• **Reading passage**
================

The second address and address type field is optional and will not be required for unary operations. The address type specifies whether it is a stack address, a value, a register address or a pointer to another stack address. Stack addresses are 8 bits long, register addresses are 3 bits long and values are 8 bits long and pointer addresses are also 8 bits long.
A stack symbol is a value that is associated with an address on the stack; it is up to you to find a cogent method of allocating stack space to symbols. Symbols only exist within the scope of the current function; should two functions use the same symbol then they are not referencing the same region of memory.
While the exact memory layout within the stack frame is open to interpretation, four registers are reserved for special values.
• 0x07 Stores the program counter.
• 0x06 Will not be referenced by the program; this register exists for your personal use.
• 0x05 Will not be referenced by the program; this register exists for your personal use.
• 0x04 Will not be referenced by the program; this register exists for your personal use.
Registers in the range 0x00-0x03 are general purpose registers and may be explicitly referenced by a program.
The opcodes associated with ‘x2017' instructions are detailed below. You will need to read each of the op-codes and implement the operation on the memory specified.
Opcodes:
000 - [MOV A B] - Copies the value at some point B in memory to another point A in memory (register or stack). The destination may not be value typed.
001 - [CAL A] - Calls another function the first argument is a single byte (using the VALUE type) containing the label of the calling function.
010 - [RET] - Terminates the current function, this is guaranteed to always exist at the end of each function. There may be more than one RET in a function. If this function is the entry-point, then the program terminates.

================

• **Data section**
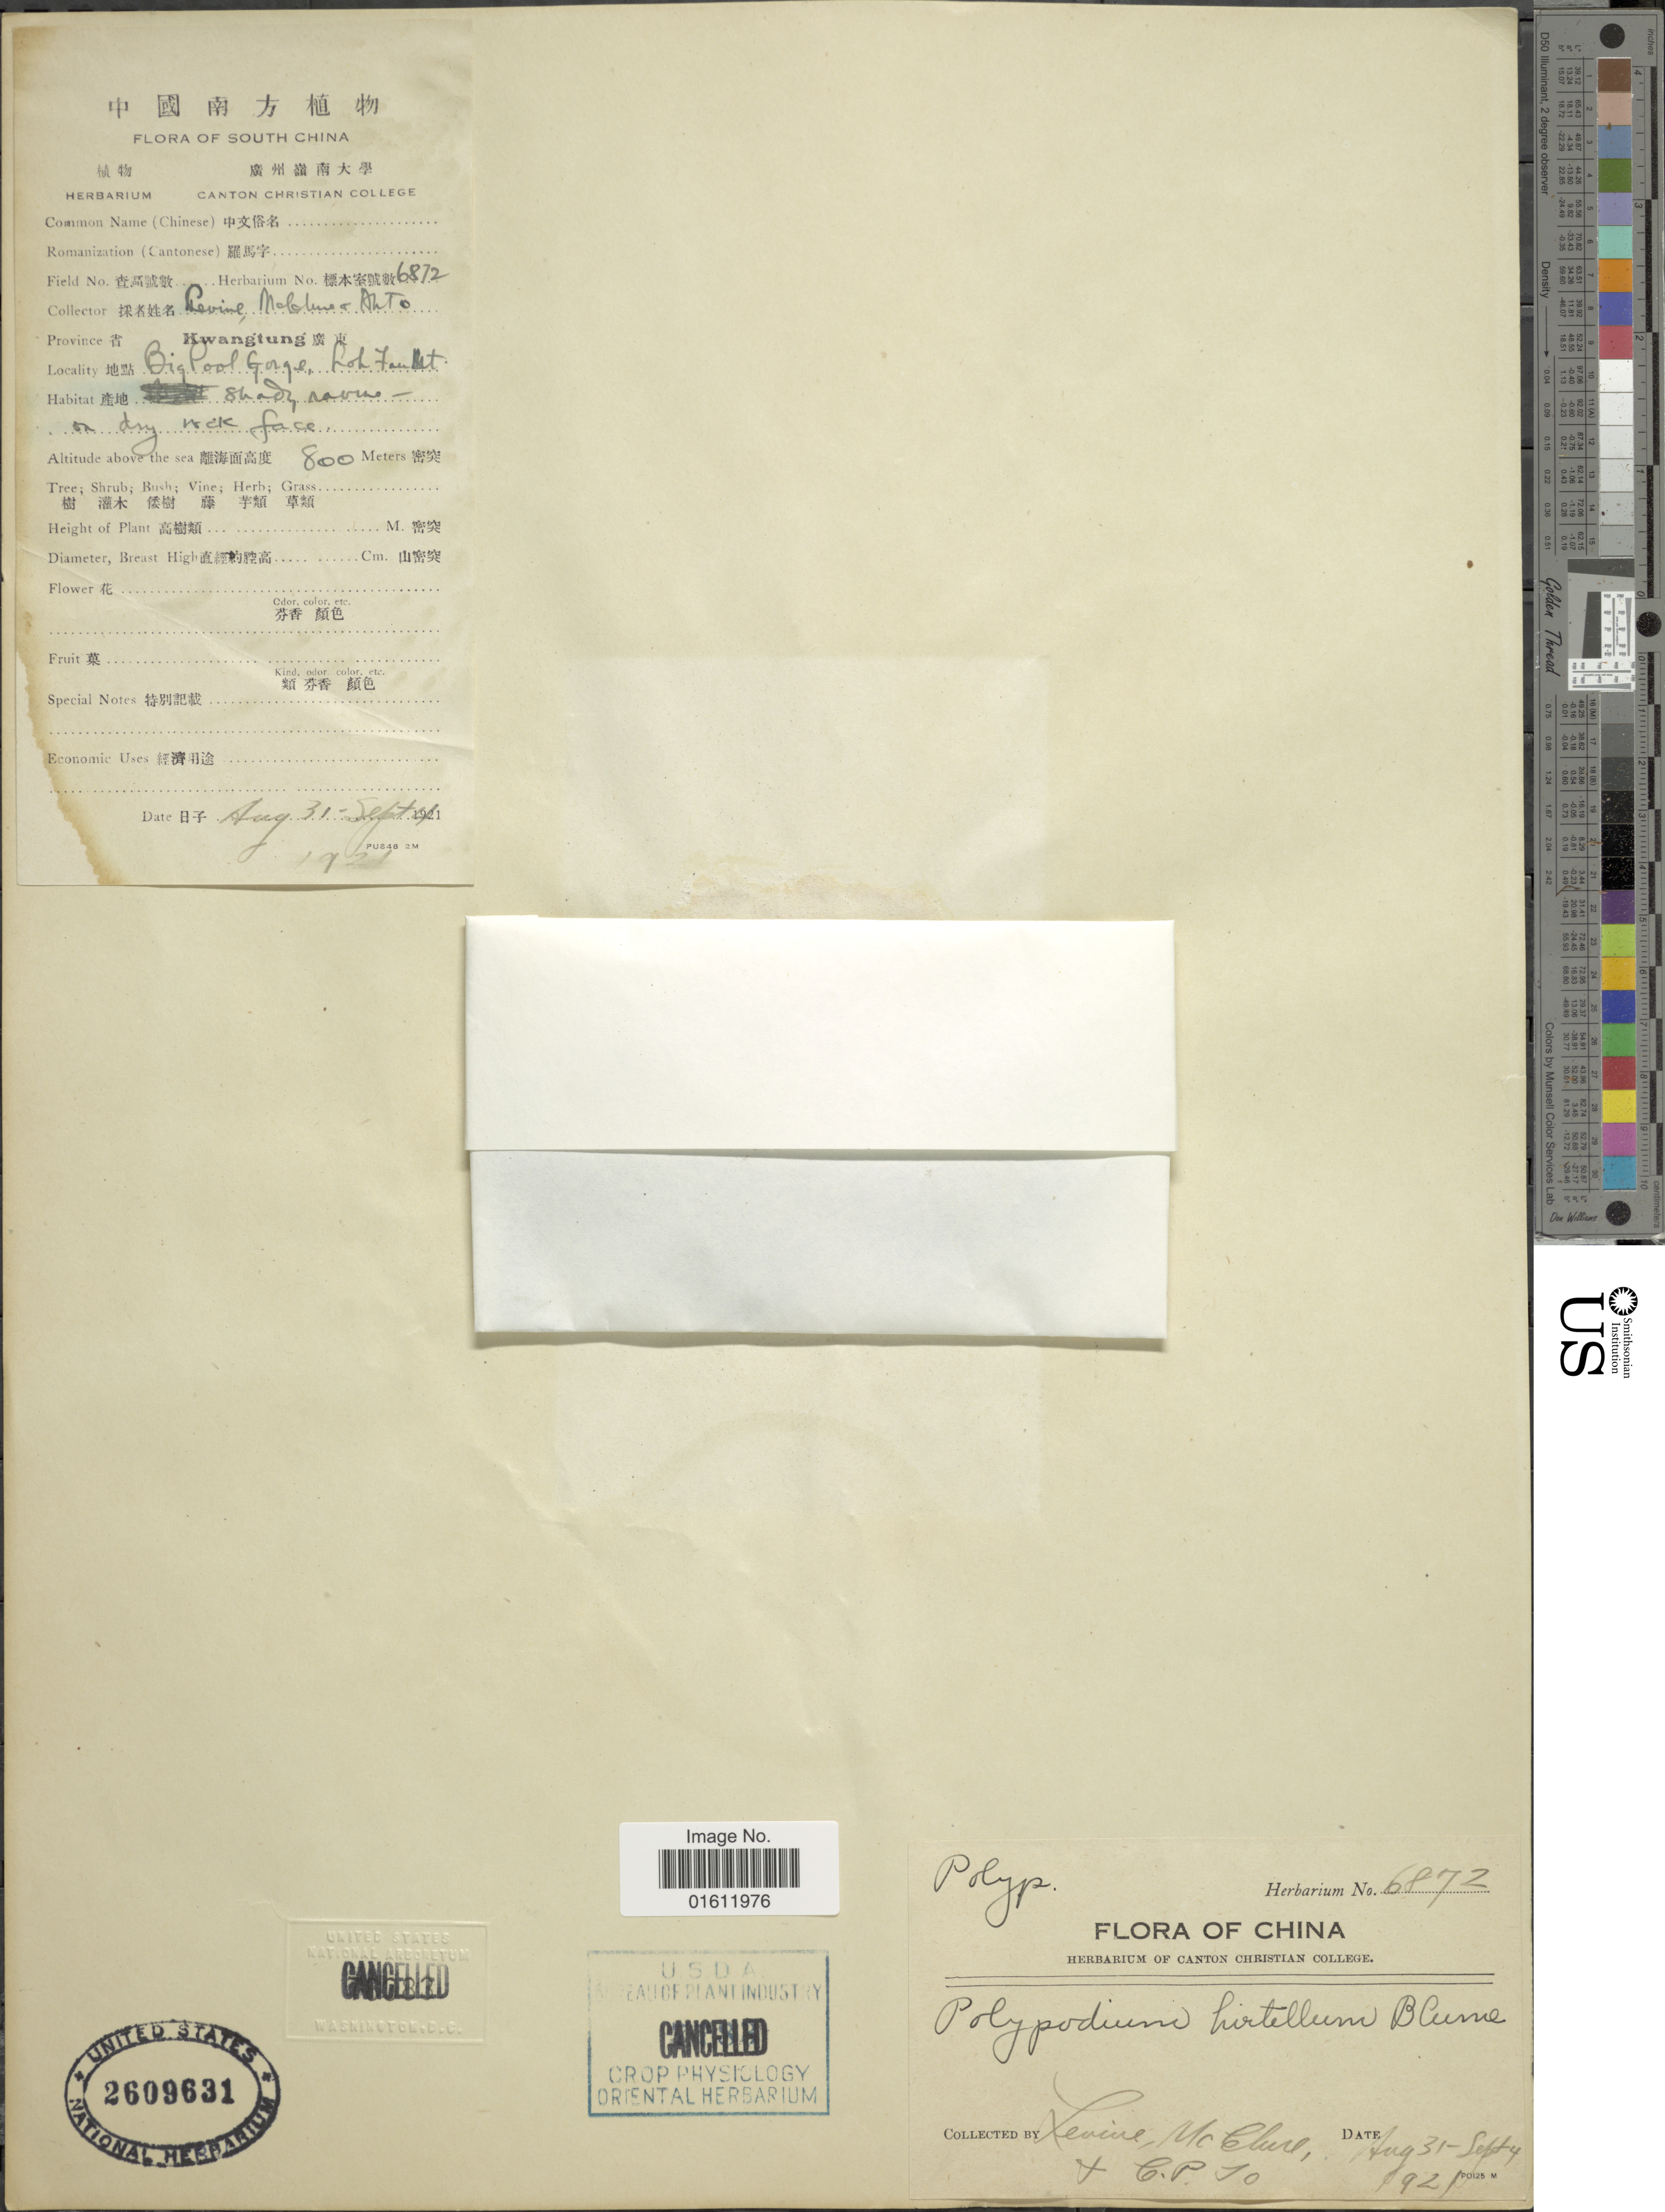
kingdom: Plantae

================

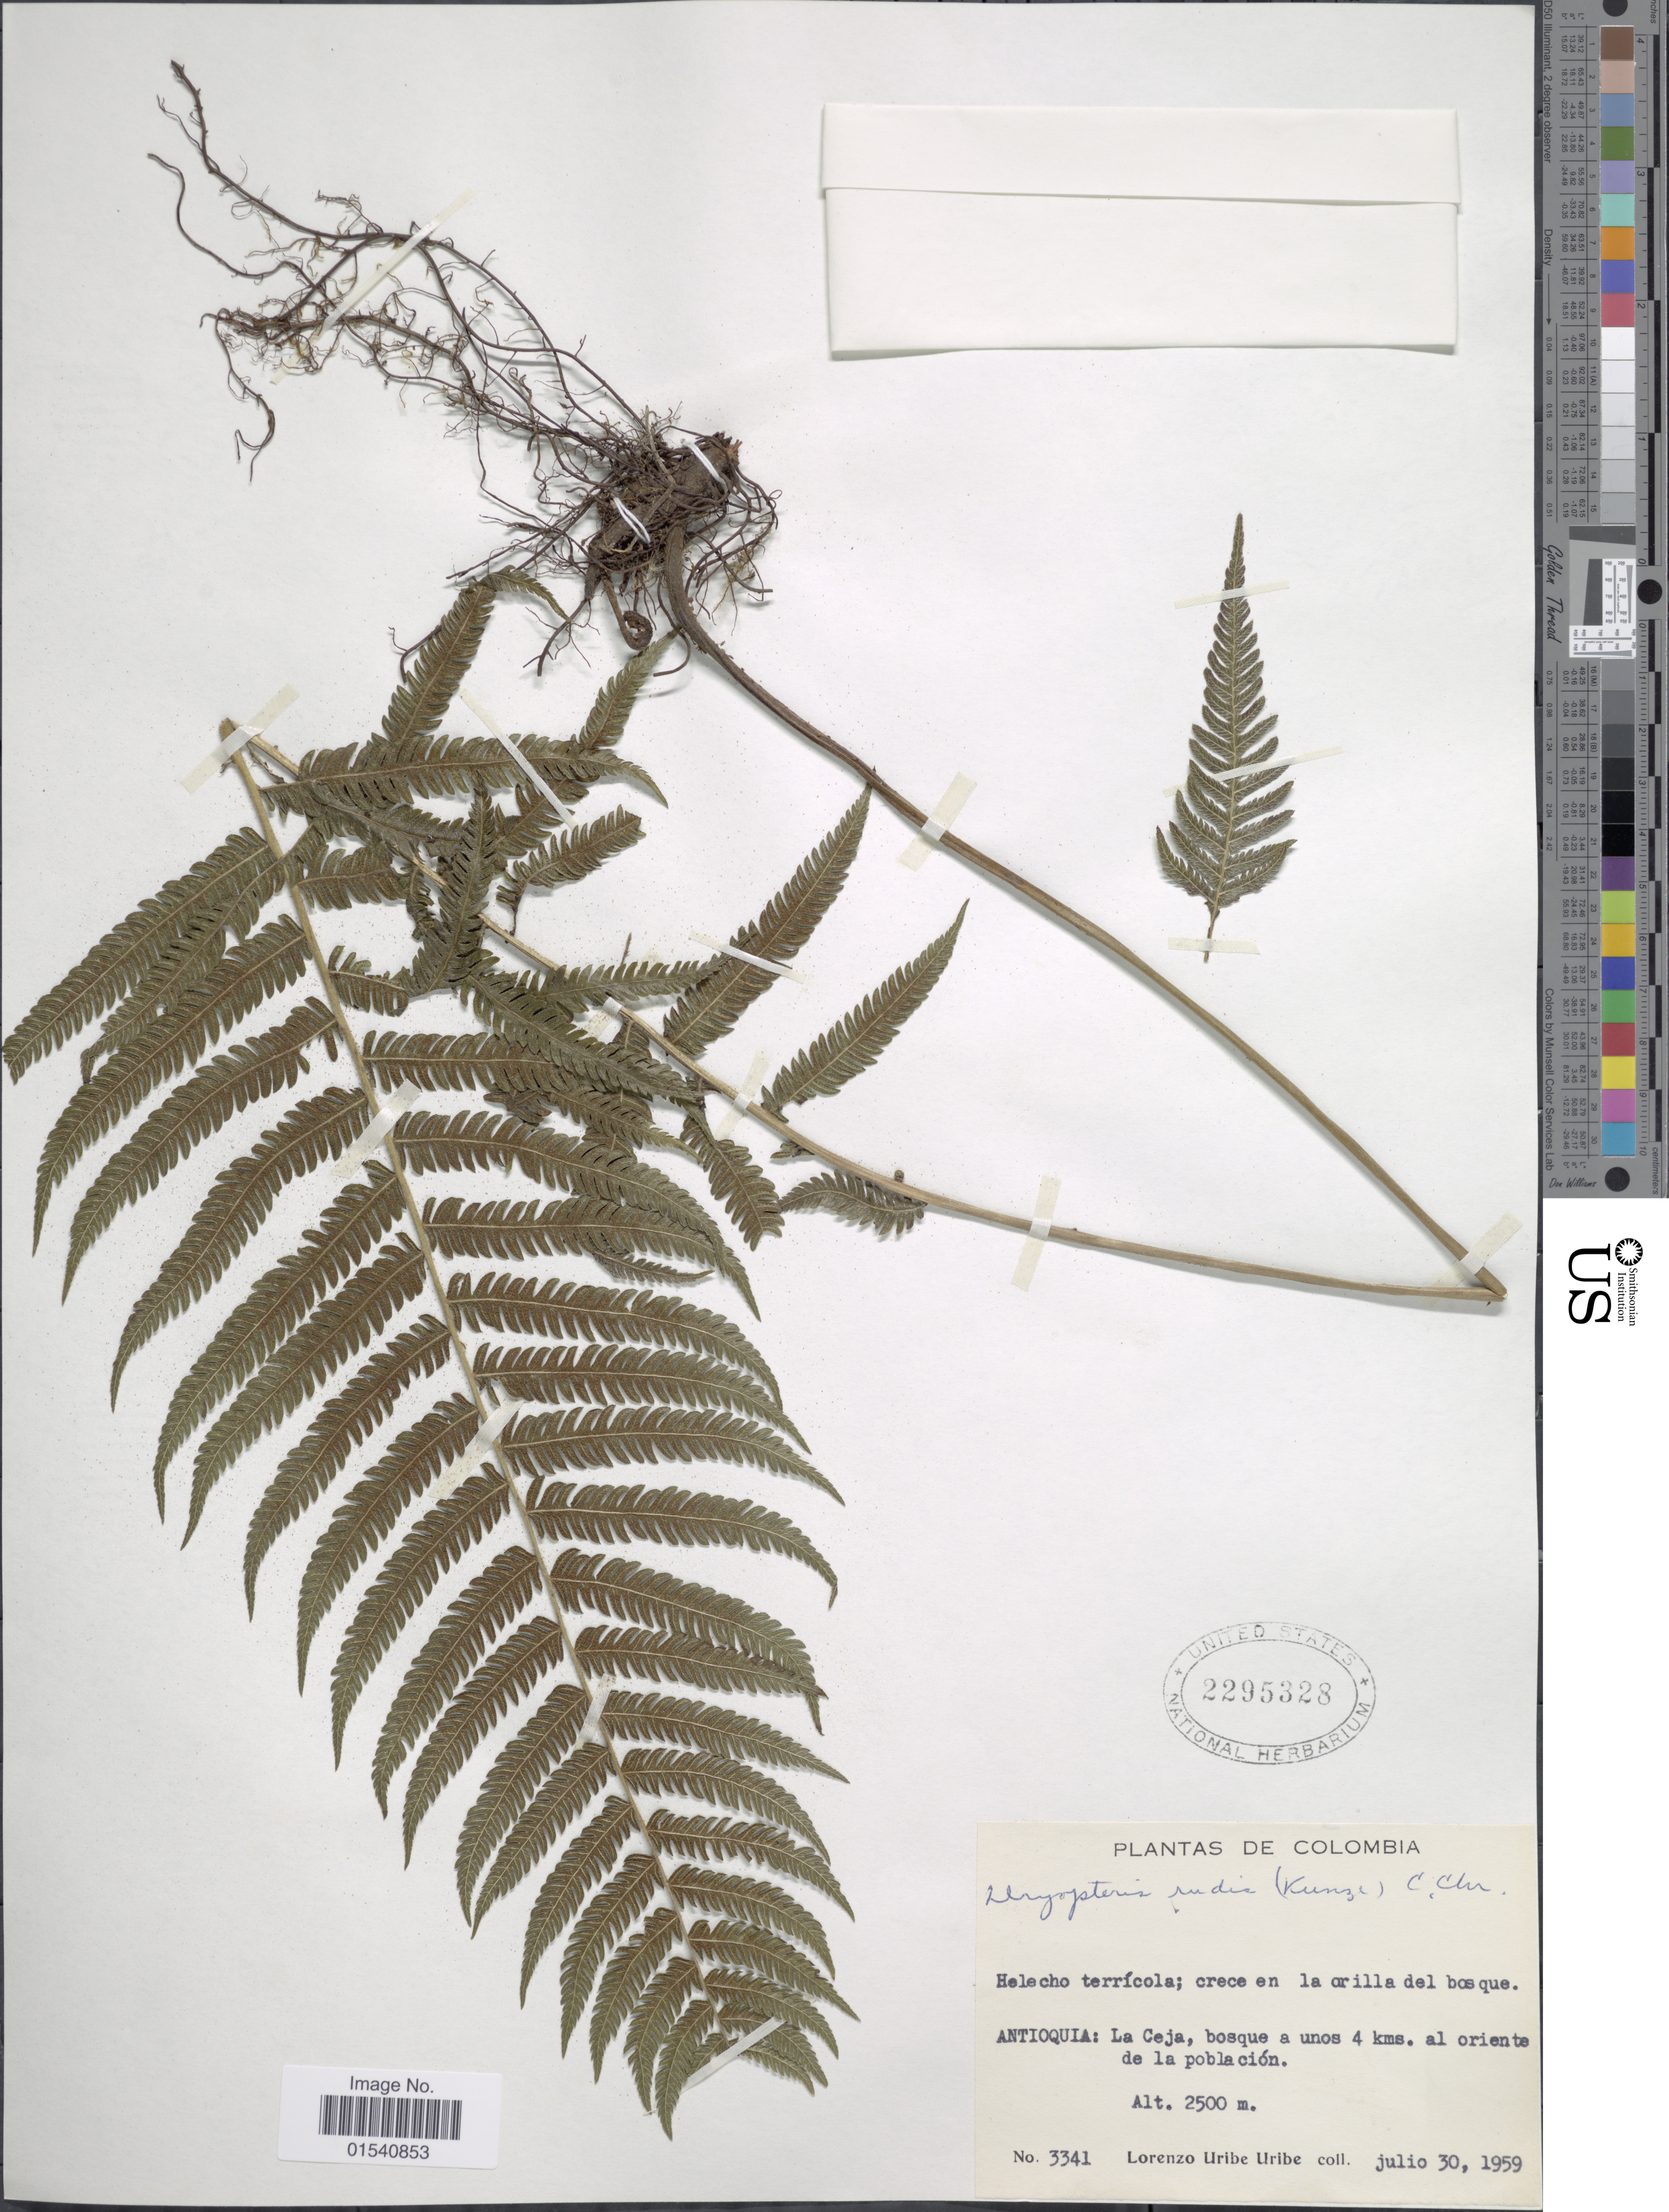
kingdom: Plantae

================

• **Given instruction 1**
In the instruction set text, please begin at the words "The second address" and stop after "the program counter.", and switch "8 bits" to "16 bits".
• **Given instruction 2**
Name every address type listed in the instruction set text.

• **Exercise output 1**
The second address and address type field is optional and will not be required for unary operations. The address type specifies whether it is a stack address, a value, a register address or a pointer to another stack address. Stack addresses are 16 bits long, register addresses are 3 bits long and values are 16 bits long and pointer addresses are also 16 bits long.
A stack symbol is a value that is associated with an address on the stack; it is up to you to find a cogent method of allocating stack space to symbols. Symbols only exist within the scope of the current function; should two functions use the same symbol then they are not referencing the same region of memory.
While the exact memory layout within the stack frame is open to interpretation, four registers are reserved for special values.
• 0x07 Stores the program counter.

• **Exercise output 2**
- stack address
- value
- register address
- pointer to another stack address